The Line Police (or, Keeping My Pants On)
Director Trull has decided that the proper way to approach the play is to assume that every choice Author Steele made was deliberate and somehow important to the playing of the piece.
This means that commas and periods and ellipses (and the absence of same) all mean something. That if Author Steele wrote “the” instead of “that” or “I have” instead of “I’ve” it is as important as the choice of “B flat” instead of “B” would be in a piece of music.
It’s an approach not unlike the one the learned folks at Shakespeare & Company (trainers of actors all over the world, including our local festival artists) take to performance interpretation of the work of Author Shakespeare. It means one thing if a period occurs in the middle of a line of verse and quite another if it occurs at the end of the line. Playing Shakespeare begins with playing the original punctuation the way that it occurs in the most original form we have for most of the plays — the First Folio.

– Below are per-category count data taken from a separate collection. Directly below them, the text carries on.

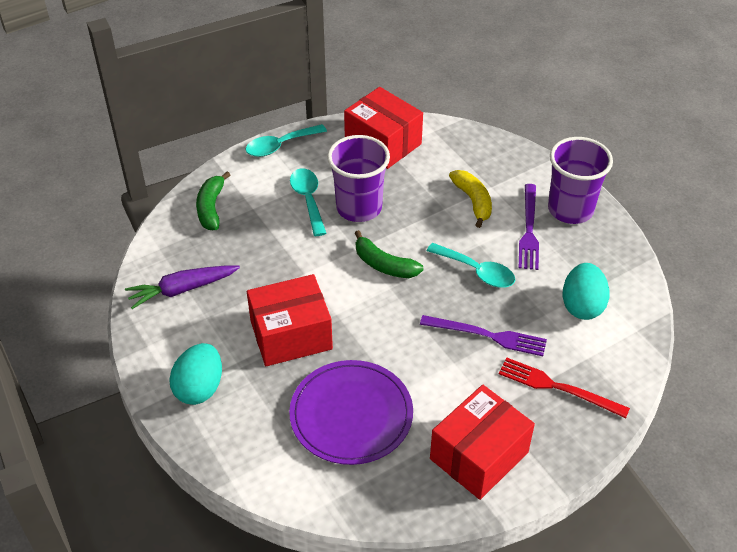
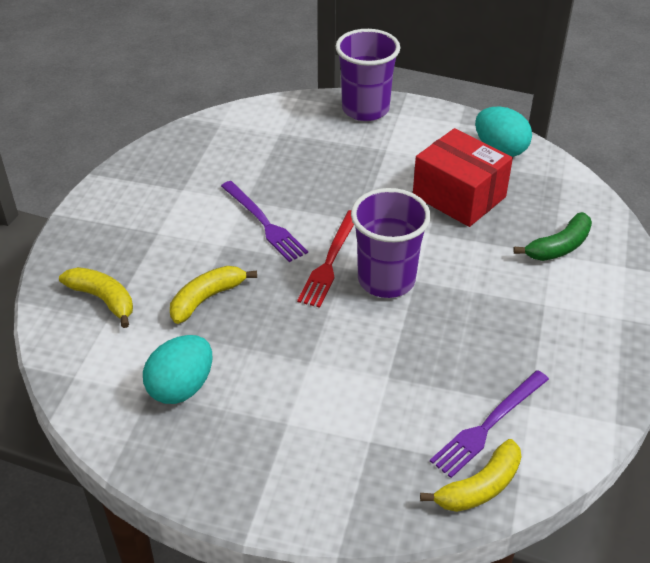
green banana: 2 -> 1
purple carrot: 1 -> 0
purple plate: 1 -> 0
red box: 3 -> 1
turquoise spoon: 3 -> 0
yellow banana: 1 -> 3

And I thought I had the thing memorized.
Rehearsal One revealed how wrong I was. I had SOMETHING memorized. I was playing SOMETHING. The question is — by Director Trull’s standards — was it really the play that Author Steele wrote? Or was it an imperfect facsimile that began with Author Steele’s script but was not necessarily (entirely) true to it? To apply the musical analogy: Is there an essential melody that was somehow perverted by the notes that I altered and added along the way?
Time will tell — assuming I can ever learn to really speak the thing the way that it’s (or should I say “it was”) written in the first place. Rehearsals now consist largely of me speaking to the Committee of Line Police (Director Trull, Assistant Director Miranda, Stage Manager Ruth) and hoping I can put together a sentence or two before I’m interrupted or a hand shoots up. This can be intimidating and frustrating, not to mention a little frightening. I mean, I THOUGHT I knew the damned thing.
I keep thinking of Geoffrey Rush’s character in the movie, Shine, who became so consumed with learning the notes of Rachmaninoff’s 3rd piano concerto that he forgot to put his pants on when he went to retrieve the mail.
This I know: As tolerant and open-minded as my neighbors are, wandering the neighborhood pantless will not fly.